▸ **Edit tracking data**
● ● ● ● ● ● ●

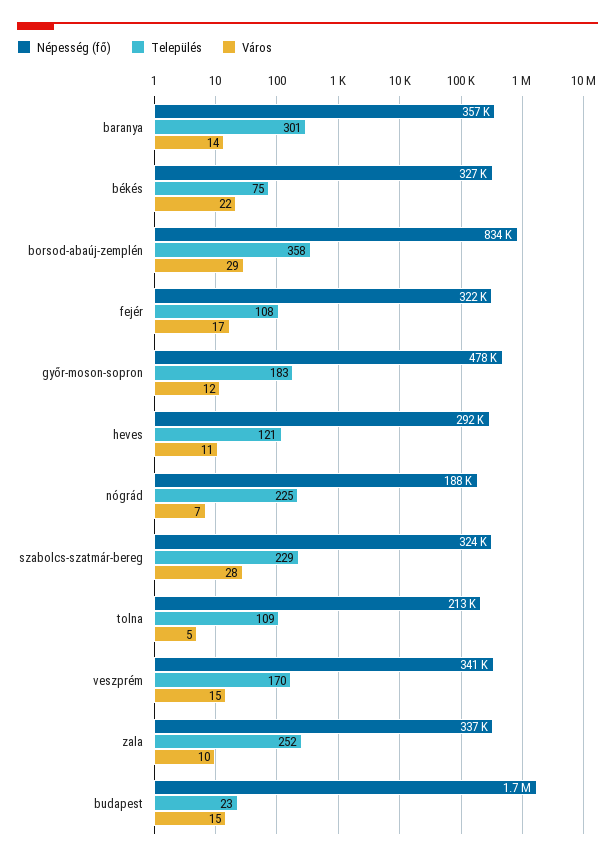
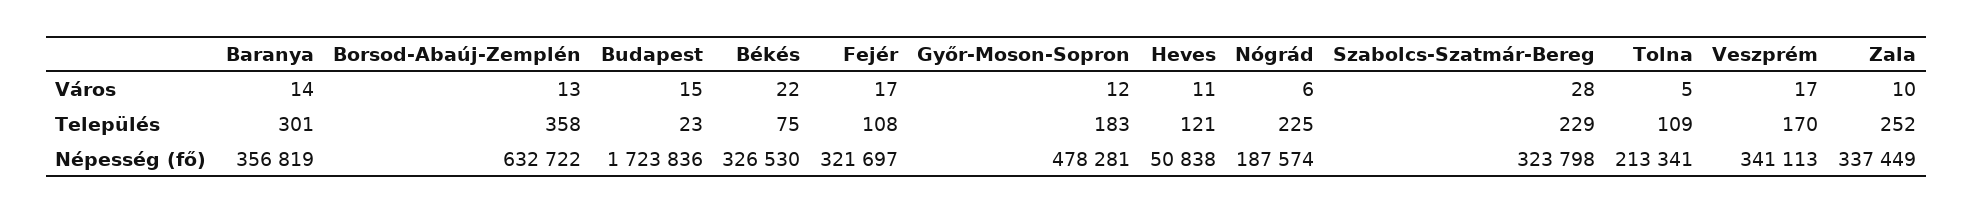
Népesség (fő), borsod-abaúj-zemplén: 834000 -> 632722
Város, borsod-abaúj-zemplén: 29 -> 13
Népesség (fő), heves: 292000 -> 50838
Város, nógrád: 7 -> 6
Város, veszprém: 15 -> 17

● ● ● ● ● ● ●

▸ **What to do**
Copy out every entry above verbatim. Leave each picture out.

▸ **Task solution**
Népesség (fő), borsod-abaúj-zemplén: 834000 -> 632722
Város, borsod-abaúj-zemplén: 29 -> 13
Népesség (fő), heves: 292000 -> 50838
Város, nógrád: 7 -> 6
Város, veszprém: 15 -> 17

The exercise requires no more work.